A cease-fire agreement has been reached that would allow civilians and remaining rebel fighters trapped in the besieged Syrian city to evacuate, NBC confirmed Tuesday.
Five buses will head into the enclave in the eastern section of the city to pick up the survivors around 5 a.m. Wednesday local time, a source said.
It was not immediately clear what weapons the fighters will be allowed to take with them, they said.
“My brothers, cease fire in all neighborhoods of besieged Aleppo city, total ceasefire but all units be prepared in case of any breach of the cease-fire,” Alfarouq, the leader of the Ahrar ash-Sham rebel group, who negotiated the deal, declared in a statement. “Now it is a ceasefire but it’s still in the beginning (and) might fail. So cease fire, but stay on high alert. God bless you.”
There was no immediate confirmation of the agreement from the Syrian government, which has been waging a brutal campaign to recapture what was once the country’s biggest city — and which is now in ruins.
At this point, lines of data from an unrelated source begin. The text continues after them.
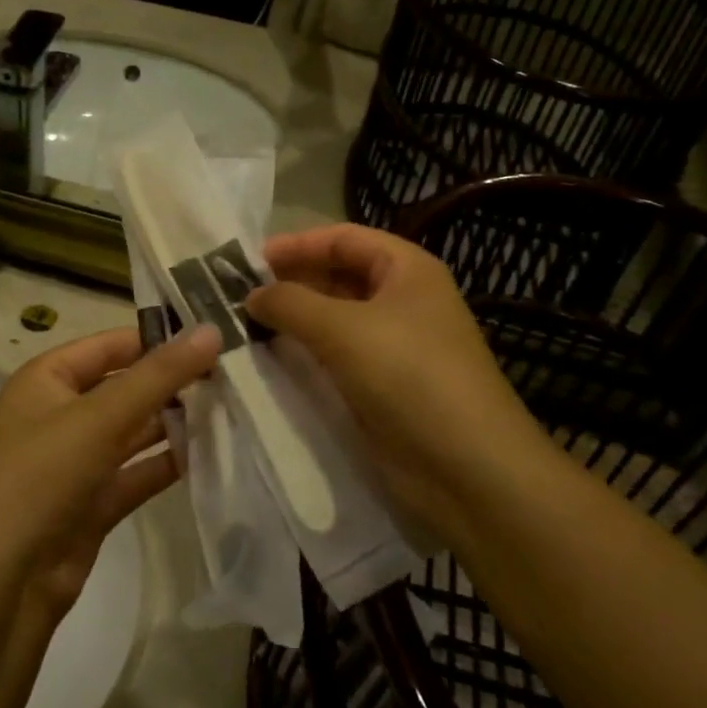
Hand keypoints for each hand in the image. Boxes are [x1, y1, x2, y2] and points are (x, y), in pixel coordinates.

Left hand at [0, 326, 221, 621]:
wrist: (0, 585)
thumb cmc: (41, 478)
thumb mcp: (100, 417)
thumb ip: (158, 375)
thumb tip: (211, 330)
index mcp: (46, 380)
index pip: (109, 345)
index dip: (158, 338)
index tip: (214, 337)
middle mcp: (59, 414)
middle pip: (124, 387)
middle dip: (172, 383)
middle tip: (234, 375)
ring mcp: (75, 461)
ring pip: (133, 432)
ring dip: (175, 423)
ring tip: (233, 409)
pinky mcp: (91, 503)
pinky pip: (136, 473)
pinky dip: (167, 464)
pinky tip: (211, 454)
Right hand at [247, 226, 536, 531]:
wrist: (466, 469)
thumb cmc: (408, 376)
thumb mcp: (343, 328)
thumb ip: (290, 303)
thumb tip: (251, 295)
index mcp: (407, 270)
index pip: (344, 238)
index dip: (298, 244)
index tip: (250, 261)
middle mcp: (403, 300)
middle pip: (339, 276)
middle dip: (292, 281)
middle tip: (240, 293)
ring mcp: (396, 345)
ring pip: (335, 318)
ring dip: (295, 318)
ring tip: (247, 323)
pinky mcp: (385, 385)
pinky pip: (337, 355)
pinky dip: (306, 352)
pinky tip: (273, 357)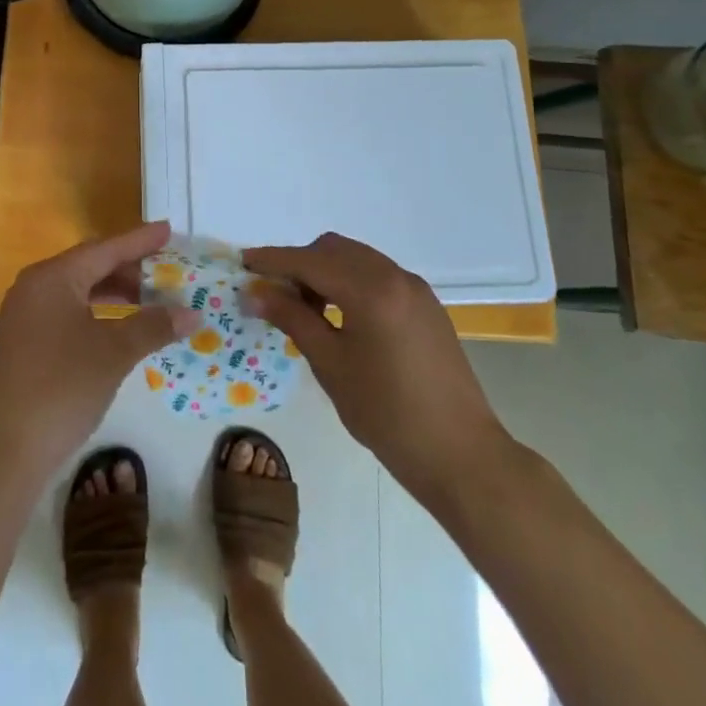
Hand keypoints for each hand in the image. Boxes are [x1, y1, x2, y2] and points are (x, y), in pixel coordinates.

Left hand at [0, 223, 196, 480]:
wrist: (1, 454)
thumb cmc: (61, 389)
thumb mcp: (114, 354)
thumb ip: (153, 326)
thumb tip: (192, 313)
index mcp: (53, 277)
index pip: (105, 248)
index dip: (139, 240)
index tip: (168, 229)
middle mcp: (35, 287)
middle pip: (90, 266)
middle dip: (129, 267)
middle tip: (166, 269)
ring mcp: (25, 316)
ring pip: (78, 291)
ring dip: (114, 293)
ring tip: (149, 299)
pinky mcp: (24, 343)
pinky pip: (68, 313)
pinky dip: (97, 314)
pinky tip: (118, 329)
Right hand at [244, 233, 511, 505]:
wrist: (462, 455)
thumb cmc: (388, 415)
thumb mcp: (331, 365)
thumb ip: (293, 319)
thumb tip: (256, 291)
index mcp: (370, 289)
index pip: (309, 260)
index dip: (273, 260)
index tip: (243, 263)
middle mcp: (395, 276)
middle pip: (334, 250)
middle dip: (300, 263)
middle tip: (275, 295)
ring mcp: (415, 289)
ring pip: (357, 259)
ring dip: (326, 272)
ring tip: (306, 310)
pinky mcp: (426, 306)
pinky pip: (378, 276)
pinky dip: (351, 282)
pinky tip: (341, 317)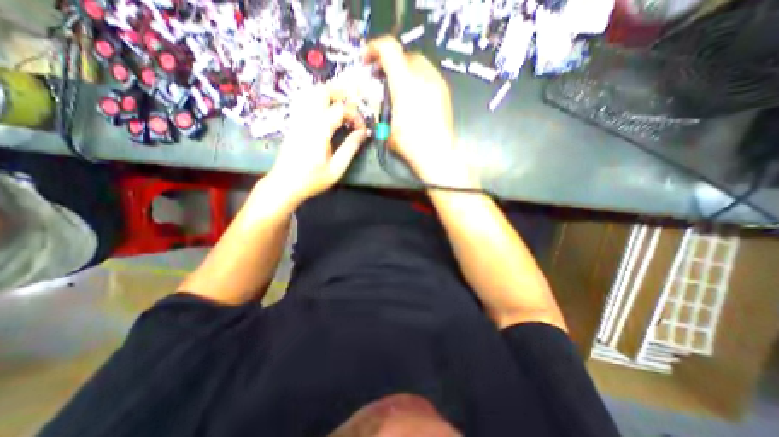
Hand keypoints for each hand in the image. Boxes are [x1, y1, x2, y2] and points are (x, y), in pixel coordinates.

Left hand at [266, 84, 366, 202]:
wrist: (284, 184)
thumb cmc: (312, 180)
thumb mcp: (336, 169)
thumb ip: (350, 148)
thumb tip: (363, 133)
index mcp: (319, 130)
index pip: (340, 109)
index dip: (355, 115)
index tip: (361, 129)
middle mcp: (306, 119)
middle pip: (321, 91)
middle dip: (341, 93)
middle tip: (354, 105)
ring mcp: (297, 119)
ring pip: (311, 93)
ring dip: (329, 95)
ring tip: (342, 107)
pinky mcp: (293, 123)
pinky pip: (305, 102)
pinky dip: (318, 100)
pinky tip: (326, 112)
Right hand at [366, 34, 460, 181]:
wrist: (437, 154)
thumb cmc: (410, 145)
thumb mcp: (386, 128)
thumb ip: (380, 107)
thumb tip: (377, 98)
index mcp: (405, 84)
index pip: (389, 49)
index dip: (374, 49)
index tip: (367, 60)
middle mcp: (423, 77)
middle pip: (404, 54)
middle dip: (390, 62)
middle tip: (382, 77)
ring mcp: (437, 83)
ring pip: (419, 63)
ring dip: (405, 70)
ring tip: (398, 87)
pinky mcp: (445, 92)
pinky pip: (429, 75)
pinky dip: (417, 79)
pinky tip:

But NBC confirmed that much of shelling and air strikes stopped in Aleppo when the cease-fire was announced.
Russia’s envoy to the United Nations said the buses are just for the fighters, not for the civilians.
“Now it’s going to be under the control of the Syrian government, so there is no need for the remaining civilians to leave and there are humanitarian arrangements in place,” Vitaly Churkin said.
A short time later, Russia announced that all military action in eastern Aleppo was over and that the Syrian government was now in the control.
“I can’t confirm the veracity of these reports that this….arrangement has in fact been reached,” State Department spokesman John Kirby said.”That said, I’ve also seen nothing to indicate that those reports were not true.”
David Miliband of the International Rescue Committee said the ceasefire was too little, too late.
“Eastern Aleppo has become a bloody graveyard for thousands of innocent people,” said Miliband.
The development came after dozens of civilians were killed by Syrian forces in what the United Nations described as “a complete meltdown of humanity” during the final battle for Aleppo.
Citing accounts of women and children being burned alive and of families choosing suicide over surrender, the U.N. human rights office said it received reports of pro-government forces killing at least 82 people as they tightened their grip on the city.
Rupert Colville, spokesman of the U.N. human rights office, said before the agreement was announced that he feared retribution against thousands of civilians still holed up in a “hellish corner” smaller than one square mile.
Eleven women and 13 children were among those killed in four different neighborhoods late Monday, Colville told a news briefing, adding that there could be “many more.”
“The reports we had are of people being shot in the street trying to flee and shot in their homes.”
Jens Laerke, U.N. humanitarian spokesman said that it looked like “a complete meltdown of humanity in Aleppo.”
U.N. agency UNICEF said “many children, possibly more than 100, unaccompanied or separated from their families, are trapped in a building, under heavy attack in east Aleppo,” citing reports form a doctor on the scene.
Arab media reported that scores of civilians were burned alive by regime forces, although this was not confirmed by observers at the Aleppo Media Center or the U.K.-based Syria Observatory for Human Rights.
Charles Lister, a Syria expert and senior fellow at the Middle East Institute, said there were “truly shocking stories from Aleppo including husbands and wives taking each other’s lives in family suicides” and that hundreds may have died during Monday’s fighting.